§ **DATA FOR PROCESSING**
Start of Block

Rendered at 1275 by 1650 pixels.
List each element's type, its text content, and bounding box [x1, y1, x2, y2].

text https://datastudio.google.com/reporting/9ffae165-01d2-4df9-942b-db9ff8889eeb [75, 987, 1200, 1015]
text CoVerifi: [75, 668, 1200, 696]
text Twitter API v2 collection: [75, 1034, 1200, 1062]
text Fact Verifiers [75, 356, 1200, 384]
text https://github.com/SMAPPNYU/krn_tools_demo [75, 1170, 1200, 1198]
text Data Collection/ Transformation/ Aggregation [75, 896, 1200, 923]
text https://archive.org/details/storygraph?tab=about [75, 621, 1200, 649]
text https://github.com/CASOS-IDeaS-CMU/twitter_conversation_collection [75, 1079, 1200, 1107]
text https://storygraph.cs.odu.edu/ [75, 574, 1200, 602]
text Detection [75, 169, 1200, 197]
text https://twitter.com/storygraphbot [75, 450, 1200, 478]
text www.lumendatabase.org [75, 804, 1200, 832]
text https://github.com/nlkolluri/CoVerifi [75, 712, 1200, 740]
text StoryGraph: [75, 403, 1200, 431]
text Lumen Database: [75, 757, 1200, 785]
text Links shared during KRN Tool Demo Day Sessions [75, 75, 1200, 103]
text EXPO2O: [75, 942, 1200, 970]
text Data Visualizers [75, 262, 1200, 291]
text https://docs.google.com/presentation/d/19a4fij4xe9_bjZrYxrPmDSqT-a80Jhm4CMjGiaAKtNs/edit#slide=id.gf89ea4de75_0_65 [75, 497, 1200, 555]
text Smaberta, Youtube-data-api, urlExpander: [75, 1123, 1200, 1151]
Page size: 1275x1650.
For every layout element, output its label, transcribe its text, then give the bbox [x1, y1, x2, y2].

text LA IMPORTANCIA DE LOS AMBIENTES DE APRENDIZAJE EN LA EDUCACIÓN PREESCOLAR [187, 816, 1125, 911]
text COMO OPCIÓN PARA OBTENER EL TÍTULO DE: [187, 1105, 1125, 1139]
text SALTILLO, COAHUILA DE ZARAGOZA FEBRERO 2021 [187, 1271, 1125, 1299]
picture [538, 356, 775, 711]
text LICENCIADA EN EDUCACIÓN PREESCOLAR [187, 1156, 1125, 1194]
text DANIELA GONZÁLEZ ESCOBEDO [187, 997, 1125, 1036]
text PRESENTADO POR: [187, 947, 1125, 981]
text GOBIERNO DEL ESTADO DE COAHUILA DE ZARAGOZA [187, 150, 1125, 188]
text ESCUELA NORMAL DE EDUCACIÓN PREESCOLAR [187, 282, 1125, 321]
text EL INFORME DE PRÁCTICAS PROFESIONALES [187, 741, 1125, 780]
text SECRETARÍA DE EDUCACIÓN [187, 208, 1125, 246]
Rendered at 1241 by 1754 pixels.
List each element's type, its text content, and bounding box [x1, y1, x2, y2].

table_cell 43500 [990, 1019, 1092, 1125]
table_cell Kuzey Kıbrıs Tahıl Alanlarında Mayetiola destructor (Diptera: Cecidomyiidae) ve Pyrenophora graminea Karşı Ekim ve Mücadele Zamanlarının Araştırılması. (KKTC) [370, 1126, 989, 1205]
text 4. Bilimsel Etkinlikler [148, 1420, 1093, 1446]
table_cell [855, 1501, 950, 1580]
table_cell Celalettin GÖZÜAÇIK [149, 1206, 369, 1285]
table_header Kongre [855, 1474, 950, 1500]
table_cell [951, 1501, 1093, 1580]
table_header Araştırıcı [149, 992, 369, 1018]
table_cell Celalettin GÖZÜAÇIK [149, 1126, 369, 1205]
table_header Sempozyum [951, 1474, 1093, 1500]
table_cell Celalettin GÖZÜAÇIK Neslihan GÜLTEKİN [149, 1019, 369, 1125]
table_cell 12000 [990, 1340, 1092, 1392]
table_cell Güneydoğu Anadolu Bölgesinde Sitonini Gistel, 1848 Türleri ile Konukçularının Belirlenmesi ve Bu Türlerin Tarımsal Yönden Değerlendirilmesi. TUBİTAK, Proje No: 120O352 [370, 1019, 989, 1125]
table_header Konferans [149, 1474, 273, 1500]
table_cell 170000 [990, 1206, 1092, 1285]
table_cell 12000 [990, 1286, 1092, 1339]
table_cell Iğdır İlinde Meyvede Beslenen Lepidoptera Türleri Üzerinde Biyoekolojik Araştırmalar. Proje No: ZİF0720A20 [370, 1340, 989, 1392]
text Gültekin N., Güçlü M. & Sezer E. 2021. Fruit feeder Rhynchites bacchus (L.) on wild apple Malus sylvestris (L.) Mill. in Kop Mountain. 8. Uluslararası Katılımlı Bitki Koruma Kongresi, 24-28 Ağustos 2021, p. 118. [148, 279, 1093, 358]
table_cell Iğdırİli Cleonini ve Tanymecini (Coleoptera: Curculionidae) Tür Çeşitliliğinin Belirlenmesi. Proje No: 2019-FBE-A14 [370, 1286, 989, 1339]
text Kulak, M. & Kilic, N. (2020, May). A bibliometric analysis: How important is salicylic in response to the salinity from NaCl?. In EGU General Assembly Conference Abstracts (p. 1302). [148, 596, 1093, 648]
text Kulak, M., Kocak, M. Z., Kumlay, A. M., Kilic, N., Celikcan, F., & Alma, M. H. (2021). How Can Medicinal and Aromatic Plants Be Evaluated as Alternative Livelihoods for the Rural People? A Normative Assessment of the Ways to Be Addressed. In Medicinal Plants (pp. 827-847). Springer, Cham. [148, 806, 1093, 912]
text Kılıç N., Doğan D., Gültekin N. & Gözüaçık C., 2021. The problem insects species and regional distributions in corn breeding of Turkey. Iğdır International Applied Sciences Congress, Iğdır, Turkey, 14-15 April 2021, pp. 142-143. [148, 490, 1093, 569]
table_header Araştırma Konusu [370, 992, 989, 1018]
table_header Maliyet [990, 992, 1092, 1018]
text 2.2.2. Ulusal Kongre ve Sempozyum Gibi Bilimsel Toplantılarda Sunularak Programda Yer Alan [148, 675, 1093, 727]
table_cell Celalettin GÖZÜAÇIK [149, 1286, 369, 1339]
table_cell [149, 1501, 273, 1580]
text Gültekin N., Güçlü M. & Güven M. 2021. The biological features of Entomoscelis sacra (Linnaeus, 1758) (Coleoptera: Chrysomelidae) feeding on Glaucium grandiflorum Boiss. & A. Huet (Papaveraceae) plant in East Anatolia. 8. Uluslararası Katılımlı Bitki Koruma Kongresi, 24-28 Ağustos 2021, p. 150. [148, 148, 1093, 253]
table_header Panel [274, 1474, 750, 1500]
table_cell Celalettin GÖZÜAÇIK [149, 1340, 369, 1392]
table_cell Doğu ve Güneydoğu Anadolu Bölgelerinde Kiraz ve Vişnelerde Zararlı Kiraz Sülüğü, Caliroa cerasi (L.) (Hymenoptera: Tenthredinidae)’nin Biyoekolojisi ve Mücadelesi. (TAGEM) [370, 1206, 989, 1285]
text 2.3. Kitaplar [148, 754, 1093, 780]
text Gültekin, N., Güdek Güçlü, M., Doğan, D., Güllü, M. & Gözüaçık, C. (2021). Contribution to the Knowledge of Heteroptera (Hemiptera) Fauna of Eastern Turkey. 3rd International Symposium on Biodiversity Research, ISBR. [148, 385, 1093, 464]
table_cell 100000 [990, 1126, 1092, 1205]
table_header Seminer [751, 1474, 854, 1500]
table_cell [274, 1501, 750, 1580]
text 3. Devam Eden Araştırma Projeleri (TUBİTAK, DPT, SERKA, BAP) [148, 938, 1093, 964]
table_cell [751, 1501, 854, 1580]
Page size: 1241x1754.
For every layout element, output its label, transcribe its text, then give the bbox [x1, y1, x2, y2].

End of Block

§ **TASK TO CARRY OUT**
Please go through the listing and return each line that has "Ağustos" in it.

§ **THE COMPLETED TASK**
text Gültekin N., Güçlü M. & Sezer E. 2021. Fruit feeder Rhynchites bacchus (L.) on wild apple Malus sylvestris (L.) Mill. in Kop Mountain. 8. Uluslararası Katılımlı Bitki Koruma Kongresi, 24-28 Ağustos 2021, p. 118. [148, 279, 1093, 358]
text Gültekin N., Güçlü M. & Güven M. 2021. The biological features of Entomoscelis sacra (Linnaeus, 1758) (Coleoptera: Chrysomelidae) feeding on Glaucium grandiflorum Boiss. & A. Huet (Papaveraceae) plant in East Anatolia. 8. Uluslararası Katılımlı Bitki Koruma Kongresi, 24-28 Ağustos 2021, p. 150. [148, 148, 1093, 253]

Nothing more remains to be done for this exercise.